Het huis van Nicolaas Hubertus Lassoij wordt op 1 Juli 1777 gekocht door zijn zoon Michiel voor 367 gulden en 6 stuivers. Na het overlijden van Michiel op 29 April 1798, wordt dit huis namens de vier kinderen van Michiel op 4 December 1798 verkocht door Johannes Lassoij -
die een oom van Michiel was -  aan Adriaan Sweep voor 698 gulden en 15 stuivers. Dit is dus bepaald geen slechte deal geweest.

Behalve het huis van zijn vader kocht Michiel op 23 Maart 1784 twee naast elkaar gelegen huisjes met hof en erf van Rijtje Astma voor 390 gulden. Deze  huisjes grensden aan de woning – maar dan aan de linkerzijde – van de hier reeds eerder genoemde Herman Wessels.
Deze twee huisjes worden uiteindelijk op 26 Augustus 1808 door zijn zoon Nicolaas – die toen zelf reeds in Zevenbergen woonde – verkocht aan het gemeenteraadslid van Geertruidenberg Johannes Allard voor 215 gulden.

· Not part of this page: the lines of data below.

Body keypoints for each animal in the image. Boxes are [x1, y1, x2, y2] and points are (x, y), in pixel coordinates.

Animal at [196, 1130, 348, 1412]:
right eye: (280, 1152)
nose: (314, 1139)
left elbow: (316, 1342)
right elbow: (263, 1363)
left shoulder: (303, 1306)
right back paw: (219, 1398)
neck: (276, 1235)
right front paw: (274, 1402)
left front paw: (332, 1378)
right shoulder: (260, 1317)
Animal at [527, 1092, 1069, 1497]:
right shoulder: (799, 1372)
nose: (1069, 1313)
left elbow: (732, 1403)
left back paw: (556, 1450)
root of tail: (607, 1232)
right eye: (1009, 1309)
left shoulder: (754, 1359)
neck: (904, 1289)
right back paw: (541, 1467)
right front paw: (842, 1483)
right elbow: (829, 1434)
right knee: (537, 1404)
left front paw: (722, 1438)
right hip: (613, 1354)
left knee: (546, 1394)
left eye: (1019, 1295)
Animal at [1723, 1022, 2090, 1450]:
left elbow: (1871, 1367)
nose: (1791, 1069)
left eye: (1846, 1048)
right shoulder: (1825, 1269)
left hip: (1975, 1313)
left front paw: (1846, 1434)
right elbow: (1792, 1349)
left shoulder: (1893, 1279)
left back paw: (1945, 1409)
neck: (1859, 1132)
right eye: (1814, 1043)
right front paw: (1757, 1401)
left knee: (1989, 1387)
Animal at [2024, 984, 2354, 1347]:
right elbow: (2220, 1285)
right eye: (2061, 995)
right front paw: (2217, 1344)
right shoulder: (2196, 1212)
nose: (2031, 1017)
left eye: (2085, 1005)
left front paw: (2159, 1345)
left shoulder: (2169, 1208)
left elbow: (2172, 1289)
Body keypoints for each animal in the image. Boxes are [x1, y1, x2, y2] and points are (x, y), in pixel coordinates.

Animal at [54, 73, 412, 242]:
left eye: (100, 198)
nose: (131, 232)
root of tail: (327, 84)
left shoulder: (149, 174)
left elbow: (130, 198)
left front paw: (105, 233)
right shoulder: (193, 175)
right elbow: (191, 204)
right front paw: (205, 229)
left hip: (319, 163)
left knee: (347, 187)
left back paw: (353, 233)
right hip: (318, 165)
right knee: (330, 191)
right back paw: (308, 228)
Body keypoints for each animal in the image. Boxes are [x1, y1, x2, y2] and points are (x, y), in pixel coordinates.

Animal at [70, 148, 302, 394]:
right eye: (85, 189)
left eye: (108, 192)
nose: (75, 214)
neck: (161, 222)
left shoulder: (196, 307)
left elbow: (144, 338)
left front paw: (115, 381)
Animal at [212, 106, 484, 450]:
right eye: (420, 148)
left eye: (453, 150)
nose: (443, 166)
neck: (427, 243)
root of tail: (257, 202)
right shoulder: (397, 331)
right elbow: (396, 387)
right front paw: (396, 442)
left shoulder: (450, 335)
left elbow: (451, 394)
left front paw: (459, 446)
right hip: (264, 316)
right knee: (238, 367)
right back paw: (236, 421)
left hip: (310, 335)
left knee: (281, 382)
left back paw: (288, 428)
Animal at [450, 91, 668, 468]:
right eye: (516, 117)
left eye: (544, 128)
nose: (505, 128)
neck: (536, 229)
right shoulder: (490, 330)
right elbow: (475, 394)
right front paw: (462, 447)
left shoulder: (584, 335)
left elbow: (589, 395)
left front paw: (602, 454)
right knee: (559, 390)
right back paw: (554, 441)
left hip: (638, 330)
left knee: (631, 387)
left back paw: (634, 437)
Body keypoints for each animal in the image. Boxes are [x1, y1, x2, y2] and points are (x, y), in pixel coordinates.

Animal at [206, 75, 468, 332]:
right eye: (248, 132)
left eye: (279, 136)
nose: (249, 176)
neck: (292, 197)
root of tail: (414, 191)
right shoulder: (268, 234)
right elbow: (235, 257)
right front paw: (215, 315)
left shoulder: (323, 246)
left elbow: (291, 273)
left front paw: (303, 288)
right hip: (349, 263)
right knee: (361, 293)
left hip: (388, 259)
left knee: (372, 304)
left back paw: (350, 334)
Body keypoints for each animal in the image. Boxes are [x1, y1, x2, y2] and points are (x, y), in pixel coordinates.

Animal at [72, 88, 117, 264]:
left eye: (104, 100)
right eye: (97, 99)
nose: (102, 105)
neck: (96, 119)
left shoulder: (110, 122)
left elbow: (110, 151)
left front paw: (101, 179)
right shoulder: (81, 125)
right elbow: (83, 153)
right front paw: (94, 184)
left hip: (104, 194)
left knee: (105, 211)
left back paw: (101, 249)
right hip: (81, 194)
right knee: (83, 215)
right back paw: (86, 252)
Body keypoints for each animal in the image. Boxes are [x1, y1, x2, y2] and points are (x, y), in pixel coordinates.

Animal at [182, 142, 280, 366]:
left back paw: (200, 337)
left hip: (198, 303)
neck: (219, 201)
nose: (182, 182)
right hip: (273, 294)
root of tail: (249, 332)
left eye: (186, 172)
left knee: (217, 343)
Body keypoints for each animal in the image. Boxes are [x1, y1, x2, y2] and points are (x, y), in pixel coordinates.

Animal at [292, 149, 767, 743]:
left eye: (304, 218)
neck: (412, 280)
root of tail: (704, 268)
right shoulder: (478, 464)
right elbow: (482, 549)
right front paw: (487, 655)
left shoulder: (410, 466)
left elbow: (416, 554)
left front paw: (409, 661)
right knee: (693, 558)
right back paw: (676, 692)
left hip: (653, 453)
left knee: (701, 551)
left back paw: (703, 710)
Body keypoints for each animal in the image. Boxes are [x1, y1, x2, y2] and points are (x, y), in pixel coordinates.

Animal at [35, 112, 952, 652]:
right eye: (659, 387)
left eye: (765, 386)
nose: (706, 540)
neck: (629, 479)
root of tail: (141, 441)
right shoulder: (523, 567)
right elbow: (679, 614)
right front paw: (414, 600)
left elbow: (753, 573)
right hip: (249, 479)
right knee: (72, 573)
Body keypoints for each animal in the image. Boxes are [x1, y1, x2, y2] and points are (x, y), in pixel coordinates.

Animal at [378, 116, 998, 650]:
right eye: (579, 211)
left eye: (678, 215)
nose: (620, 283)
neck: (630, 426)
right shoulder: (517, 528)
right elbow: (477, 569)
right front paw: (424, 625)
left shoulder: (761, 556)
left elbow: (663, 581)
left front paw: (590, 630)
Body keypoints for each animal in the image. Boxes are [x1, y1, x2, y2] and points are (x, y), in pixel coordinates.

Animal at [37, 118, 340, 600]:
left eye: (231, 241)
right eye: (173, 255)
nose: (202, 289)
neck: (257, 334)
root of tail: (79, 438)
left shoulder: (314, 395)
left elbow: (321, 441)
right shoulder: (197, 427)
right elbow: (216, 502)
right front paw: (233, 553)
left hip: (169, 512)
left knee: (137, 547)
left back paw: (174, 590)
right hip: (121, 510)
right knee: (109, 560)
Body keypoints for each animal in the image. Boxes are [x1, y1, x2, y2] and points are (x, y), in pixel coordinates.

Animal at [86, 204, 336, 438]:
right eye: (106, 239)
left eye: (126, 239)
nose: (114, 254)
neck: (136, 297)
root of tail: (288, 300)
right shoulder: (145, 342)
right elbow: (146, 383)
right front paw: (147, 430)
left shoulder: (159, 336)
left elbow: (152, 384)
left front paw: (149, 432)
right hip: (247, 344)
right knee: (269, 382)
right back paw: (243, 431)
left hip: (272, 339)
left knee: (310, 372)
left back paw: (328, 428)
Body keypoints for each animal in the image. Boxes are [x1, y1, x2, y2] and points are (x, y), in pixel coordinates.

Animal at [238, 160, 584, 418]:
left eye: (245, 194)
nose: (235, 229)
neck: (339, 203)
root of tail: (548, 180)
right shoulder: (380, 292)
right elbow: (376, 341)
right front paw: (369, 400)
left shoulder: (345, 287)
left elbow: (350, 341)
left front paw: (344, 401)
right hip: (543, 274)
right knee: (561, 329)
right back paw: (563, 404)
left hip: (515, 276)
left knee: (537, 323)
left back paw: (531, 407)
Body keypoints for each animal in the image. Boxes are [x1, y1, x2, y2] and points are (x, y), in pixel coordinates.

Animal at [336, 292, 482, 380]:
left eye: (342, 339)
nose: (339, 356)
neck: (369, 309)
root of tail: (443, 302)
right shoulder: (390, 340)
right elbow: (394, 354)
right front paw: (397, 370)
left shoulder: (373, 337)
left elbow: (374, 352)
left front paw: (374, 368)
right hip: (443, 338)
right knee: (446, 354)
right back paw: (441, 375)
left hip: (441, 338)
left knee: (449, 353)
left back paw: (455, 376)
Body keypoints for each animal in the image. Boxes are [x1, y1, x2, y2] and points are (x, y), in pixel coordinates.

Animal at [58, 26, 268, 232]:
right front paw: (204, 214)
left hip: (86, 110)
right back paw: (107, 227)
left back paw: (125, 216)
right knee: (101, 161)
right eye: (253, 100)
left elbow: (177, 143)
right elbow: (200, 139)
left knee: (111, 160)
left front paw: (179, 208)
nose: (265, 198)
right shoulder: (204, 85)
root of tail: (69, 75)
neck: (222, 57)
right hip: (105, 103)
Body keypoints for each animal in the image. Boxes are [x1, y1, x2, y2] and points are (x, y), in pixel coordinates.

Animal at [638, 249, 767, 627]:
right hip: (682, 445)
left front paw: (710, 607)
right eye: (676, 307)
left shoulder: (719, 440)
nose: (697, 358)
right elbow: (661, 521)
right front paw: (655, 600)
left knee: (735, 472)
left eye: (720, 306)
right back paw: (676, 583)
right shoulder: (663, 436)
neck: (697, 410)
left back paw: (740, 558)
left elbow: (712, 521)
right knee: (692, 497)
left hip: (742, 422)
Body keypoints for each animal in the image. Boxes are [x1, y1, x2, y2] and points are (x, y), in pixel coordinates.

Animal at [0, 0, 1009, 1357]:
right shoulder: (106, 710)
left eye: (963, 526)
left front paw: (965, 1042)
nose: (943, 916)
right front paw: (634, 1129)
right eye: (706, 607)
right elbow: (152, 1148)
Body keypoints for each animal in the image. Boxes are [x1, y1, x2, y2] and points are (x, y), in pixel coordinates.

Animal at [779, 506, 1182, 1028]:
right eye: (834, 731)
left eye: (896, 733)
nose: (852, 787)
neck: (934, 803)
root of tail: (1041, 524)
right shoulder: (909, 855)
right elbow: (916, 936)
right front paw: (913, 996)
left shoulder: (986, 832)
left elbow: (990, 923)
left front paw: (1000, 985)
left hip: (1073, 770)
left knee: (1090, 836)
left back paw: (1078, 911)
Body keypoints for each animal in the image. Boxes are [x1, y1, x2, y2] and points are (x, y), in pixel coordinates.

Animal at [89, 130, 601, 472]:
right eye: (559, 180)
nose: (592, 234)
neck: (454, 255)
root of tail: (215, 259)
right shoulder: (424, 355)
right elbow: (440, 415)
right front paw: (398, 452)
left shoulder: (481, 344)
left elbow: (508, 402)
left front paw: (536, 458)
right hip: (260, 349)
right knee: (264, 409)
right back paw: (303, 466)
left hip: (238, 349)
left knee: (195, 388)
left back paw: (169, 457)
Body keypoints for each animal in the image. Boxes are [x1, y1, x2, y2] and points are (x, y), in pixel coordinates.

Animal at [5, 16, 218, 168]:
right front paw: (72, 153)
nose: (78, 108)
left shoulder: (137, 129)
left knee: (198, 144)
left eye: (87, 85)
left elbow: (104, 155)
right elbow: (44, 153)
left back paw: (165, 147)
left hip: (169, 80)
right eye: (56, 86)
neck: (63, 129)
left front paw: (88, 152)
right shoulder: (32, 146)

Bij deze verkoop trad hij als gemachtigde op voor zijn zuster Adriana die toen reeds in Amsterdam woonde en zijn broer Antonius
(Anthony) van wie verder niets bekend is.

Tenslotte wordt de woning van Johannes Lassoij die overleden is op 13 September 1808, verkocht door de executeurs van zijn nalatenschap - Pieter Kokken en Johannes Weterings -  

aan de weduwe en de kinderen van Goverd Weterings  op 24 Juli 1810 voor een bedrag van   
209 guldem – 12 stuivers en 8 penningen.

Deze Johannes Lassoij schijnt nog elders in Geertruidenberg een huis met hof en erf te hebben bezeten want volgens een acte van de zelfde datum wordt een huis met hof en erf van hem -
gelegen aan de west zijde van de Koestraat - verkocht voor 109 gulden - 12 stuivers en 8 penningen. Wat met de opbrengst van deze verkopen is gebeurd is ons nog niet duidelijk.